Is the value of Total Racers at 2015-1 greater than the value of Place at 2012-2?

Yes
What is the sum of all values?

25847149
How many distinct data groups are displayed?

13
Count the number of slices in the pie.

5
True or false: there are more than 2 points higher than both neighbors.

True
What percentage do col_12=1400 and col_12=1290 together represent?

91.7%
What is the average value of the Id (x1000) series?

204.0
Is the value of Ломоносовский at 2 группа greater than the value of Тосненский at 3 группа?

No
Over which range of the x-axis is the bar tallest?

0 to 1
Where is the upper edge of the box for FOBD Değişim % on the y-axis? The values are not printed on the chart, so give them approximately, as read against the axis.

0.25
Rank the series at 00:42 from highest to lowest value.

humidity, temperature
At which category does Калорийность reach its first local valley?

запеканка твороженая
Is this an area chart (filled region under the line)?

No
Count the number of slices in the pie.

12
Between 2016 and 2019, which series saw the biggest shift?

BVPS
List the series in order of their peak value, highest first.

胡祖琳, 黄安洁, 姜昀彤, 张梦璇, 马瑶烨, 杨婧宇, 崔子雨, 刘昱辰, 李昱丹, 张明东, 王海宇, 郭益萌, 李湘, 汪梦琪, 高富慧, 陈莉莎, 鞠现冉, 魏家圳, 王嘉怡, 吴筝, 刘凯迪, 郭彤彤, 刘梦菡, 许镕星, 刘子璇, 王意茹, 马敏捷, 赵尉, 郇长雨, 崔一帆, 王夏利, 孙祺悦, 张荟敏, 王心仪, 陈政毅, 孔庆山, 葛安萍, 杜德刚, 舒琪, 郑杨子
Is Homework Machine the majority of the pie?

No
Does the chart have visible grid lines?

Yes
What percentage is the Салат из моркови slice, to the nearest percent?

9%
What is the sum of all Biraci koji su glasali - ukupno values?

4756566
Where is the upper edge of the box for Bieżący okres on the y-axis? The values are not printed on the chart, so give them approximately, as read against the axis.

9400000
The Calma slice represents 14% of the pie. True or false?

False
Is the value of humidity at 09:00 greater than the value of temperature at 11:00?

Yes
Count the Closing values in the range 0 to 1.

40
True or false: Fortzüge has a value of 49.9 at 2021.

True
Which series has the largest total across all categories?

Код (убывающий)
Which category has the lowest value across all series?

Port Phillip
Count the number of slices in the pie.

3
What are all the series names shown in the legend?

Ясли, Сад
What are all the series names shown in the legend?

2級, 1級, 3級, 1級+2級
+---+
Convert the data lines from the one containing "запеканка твороженая" through the one containing "List the series" into a numbered list, leaving out blank lines.

→ **EXPECTED ANSWER**
1. запеканка твороженая
2. Is this an area chart (filled region under the line)?
3. No
4. Count the number of slices in the pie.
5. 12
6. Between 2016 and 2019, which series saw the biggest shift?
7. BVPS
8. List the series in order of their peak value, highest first.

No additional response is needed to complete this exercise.